Иван Ильич появился через десять минут, толкая впереди себя хрупкий столик на колесах, который казался игрушечным в его здоровенных лапах.
– Прошу!
Мы взяли чашки. Кофе был неплох. Хозяин поглядывал на нас с удовольствием.
– Вкусно! – сказала Галка.
– То немногое, что я делаю хорошо! – похвастался он.
– Вы извините, что мы без звонка… – сказала я.
– Ну что вы! Я рад, а то, понимаете, одичал в своих палестинах, никого не вижу, растерял связи с миром. Что день грядущий мне готовит… ума не приложу.
– Мы хотели спросить про фотоателье…
Он развел руками:
– Увы! Было да сплыло. Скоро два года, как отдал. Почти задаром. А… что?
– Понимаете, мы ищем женщину…
– Женщину? – удивился Иван. – Какую женщину?

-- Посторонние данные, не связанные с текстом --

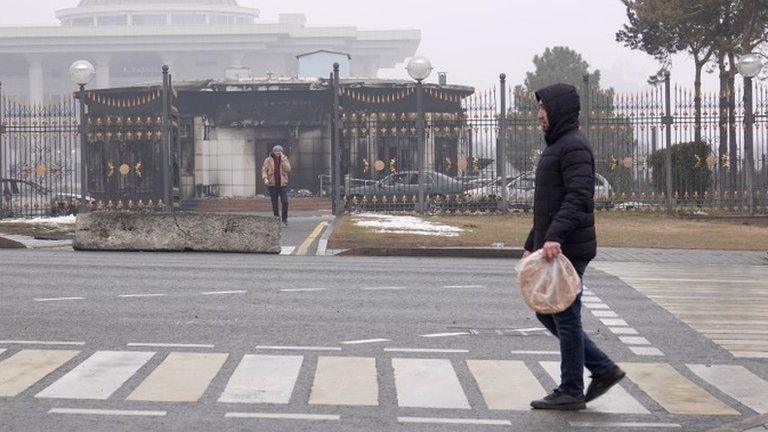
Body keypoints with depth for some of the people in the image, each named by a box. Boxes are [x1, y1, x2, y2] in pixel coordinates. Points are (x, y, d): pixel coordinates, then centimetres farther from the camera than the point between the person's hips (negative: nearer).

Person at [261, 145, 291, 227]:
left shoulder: (284, 159, 6)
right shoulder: (268, 160, 4)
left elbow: (288, 169, -9)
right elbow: (264, 170, 2)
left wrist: (283, 159, -13)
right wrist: (265, 179, -15)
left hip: (282, 184, 0)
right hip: (272, 184, 0)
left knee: (285, 201, -11)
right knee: (274, 203, 4)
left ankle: (284, 219, -2)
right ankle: (276, 218, 14)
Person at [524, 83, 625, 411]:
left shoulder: (574, 146, -12)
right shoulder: (556, 147, 20)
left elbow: (579, 196, -26)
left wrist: (555, 236, -36)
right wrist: (531, 245, 25)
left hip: (567, 249, -10)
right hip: (550, 247, 10)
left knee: (565, 316, -3)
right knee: (546, 313, 12)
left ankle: (570, 391, 6)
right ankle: (603, 369, 16)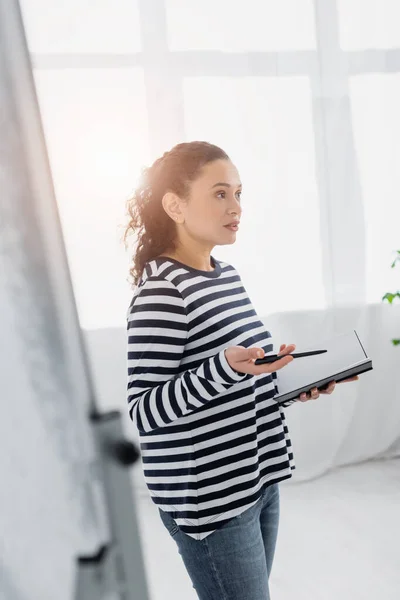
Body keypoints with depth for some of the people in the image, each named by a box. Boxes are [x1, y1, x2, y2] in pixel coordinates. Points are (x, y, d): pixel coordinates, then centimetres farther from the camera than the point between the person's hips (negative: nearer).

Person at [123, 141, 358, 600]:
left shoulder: (227, 274, 6)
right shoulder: (160, 291, -20)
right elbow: (144, 411, -21)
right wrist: (225, 368, -33)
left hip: (258, 479, 8)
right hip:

– Ее зовут Нонна Гарань, ее фотография висела в витрине одного из центральных ателье. Возможно, вашего.
– Когда?
– Десять лет назад.
Иван расхохотался:
– Десять лет назад? Да меня тогда и на свете не было! Я купил это чертово ателье два с половиной года назад, свалял дурака. Денег назанимал, планы строил, губы раскатал! Полгода мучился, а потом оно сгорело синим пламенем. Вы не поверите, но я обрадовался! Не мое это – бизнес, дурные деньги, учет… Я художник. – Он приложил руки к груди и склонил голову. – А зачем вам эта женщина?
– Понимаете, ее ищут родственники, – сказала я. – И попросили нас… они не из нашего города.
– А вы кто?
– Просто знакомые.
– Наследство?
– Мы не знаем.
Иван смотрел испытующе. И вдруг сказал:
– Один мой знакомый журналист написал замечательную статью про женщину-следопыта, у меня где-то есть газетка. Женщины сейчас перехватили инициативу повсеместно и гнобят нас, мужиков, как рабов на плантациях сахарного тростника!